State Rep. Carol McGuire made the comment in a statement that called a minimum wage requirement “discriminatory” and argues that young people would take $5 per hour work if offered.
“It’s very discriminatory, particularly for young people. They’re not worth the minimum,” the Republican legislator said.
The pre-tax annual salary of a person working 40 hours per week at $7.25 per hour is roughly $15,000. Drop that to $5 an hour and the pre-tax yearly income falls to $10,000.
McGuire is an advocate of overturning all minimum wage legislation and allowing business to compensate employees on their own terms. She sponsored the legislation that ultimately repealed New Hampshire’s minimum wage law—an effort Democratic Gov. John Lynch attempted to veto.
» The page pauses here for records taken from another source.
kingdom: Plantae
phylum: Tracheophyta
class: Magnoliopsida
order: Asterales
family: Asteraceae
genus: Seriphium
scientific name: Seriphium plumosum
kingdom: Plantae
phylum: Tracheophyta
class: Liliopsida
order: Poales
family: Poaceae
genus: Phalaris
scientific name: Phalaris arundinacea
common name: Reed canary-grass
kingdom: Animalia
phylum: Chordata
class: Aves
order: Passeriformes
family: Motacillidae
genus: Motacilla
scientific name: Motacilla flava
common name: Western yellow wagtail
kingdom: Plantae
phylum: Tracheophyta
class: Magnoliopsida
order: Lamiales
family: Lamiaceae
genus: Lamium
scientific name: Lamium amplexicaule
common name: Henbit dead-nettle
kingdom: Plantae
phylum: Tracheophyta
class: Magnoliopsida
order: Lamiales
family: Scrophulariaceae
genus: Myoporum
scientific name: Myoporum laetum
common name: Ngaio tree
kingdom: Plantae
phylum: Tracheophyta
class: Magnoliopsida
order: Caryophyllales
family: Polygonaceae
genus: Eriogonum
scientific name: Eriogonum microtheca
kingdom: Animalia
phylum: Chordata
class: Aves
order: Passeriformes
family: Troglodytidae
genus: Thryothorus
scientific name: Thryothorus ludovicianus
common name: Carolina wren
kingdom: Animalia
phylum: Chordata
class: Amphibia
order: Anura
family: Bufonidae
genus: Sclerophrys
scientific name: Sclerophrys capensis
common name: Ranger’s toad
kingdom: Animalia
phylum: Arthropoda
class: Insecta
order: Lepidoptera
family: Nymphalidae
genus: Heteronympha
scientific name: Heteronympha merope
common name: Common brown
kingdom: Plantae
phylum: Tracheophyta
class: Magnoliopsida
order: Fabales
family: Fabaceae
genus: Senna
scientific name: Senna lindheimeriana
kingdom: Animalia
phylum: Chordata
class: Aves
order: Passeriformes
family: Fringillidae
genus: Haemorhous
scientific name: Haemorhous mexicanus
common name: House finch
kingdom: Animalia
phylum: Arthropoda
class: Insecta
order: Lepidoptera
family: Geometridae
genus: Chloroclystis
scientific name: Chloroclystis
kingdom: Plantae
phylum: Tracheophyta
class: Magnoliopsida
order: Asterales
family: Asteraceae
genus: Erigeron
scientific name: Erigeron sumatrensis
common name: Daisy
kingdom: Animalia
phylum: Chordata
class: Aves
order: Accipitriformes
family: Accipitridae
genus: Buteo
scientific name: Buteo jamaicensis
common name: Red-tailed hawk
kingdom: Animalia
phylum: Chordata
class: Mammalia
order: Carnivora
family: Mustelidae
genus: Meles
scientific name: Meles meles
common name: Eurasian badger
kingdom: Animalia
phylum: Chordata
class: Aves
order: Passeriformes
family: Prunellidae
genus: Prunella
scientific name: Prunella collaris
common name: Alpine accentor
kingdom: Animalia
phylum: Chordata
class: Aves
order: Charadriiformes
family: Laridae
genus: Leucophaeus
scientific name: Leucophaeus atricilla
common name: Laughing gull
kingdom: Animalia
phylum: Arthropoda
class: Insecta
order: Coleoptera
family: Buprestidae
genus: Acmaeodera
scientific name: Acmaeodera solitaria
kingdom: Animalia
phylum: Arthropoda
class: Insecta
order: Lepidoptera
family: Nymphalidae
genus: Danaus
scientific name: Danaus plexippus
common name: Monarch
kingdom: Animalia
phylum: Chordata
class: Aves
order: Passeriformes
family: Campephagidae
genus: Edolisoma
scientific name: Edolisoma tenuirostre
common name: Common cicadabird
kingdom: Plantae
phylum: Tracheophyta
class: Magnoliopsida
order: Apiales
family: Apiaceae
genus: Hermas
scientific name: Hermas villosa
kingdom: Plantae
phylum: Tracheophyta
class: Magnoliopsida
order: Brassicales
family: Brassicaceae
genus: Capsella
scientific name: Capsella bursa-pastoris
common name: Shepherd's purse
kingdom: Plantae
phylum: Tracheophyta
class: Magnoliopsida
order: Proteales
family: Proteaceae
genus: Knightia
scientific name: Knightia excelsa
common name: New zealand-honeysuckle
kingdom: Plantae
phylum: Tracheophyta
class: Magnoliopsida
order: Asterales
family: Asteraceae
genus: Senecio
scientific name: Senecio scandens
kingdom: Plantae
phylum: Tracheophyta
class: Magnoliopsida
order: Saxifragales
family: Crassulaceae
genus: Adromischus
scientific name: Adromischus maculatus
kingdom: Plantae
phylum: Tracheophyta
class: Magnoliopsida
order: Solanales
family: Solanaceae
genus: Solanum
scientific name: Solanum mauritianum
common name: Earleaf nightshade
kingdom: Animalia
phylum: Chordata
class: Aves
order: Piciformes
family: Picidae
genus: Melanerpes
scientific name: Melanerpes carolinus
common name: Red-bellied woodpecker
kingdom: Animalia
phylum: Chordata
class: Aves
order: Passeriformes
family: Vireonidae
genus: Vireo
Republicans also defeated a Democrat-sponsored bill to up the state’s minimum wage by 75 cents per hour—a hike that would mean an extra $30 a week for New Hampshire’s 4,000 lowest-wage employees.
Republican House Speaker William O’Brien called the minimum wage a “job-killing regulation” and took his own jab at young Americans:
“Minimum wage jobs are often filled by younger workers with no job skills,” he told the Associated Press, arguing that a higher minimum wage would “take an axe to the bottom rung of the career ladder and deny many of those entry-level workers the chance to develop the job skills to have success later in life.”
As ThinkProgress’ Lee Fang notes, the $7.25 federal minimum wage is already low — the minimum wage in the 1960s was more than $9 an hour when adjusted to 2006 dollars.
McGuire’s accusation that “young people” are “not worth the minimum” is a slap in the face to youth around the country who work minimum jobs to support their families, save for college, or are forced to survive without the privileges of inherited wealth or their parents’ income.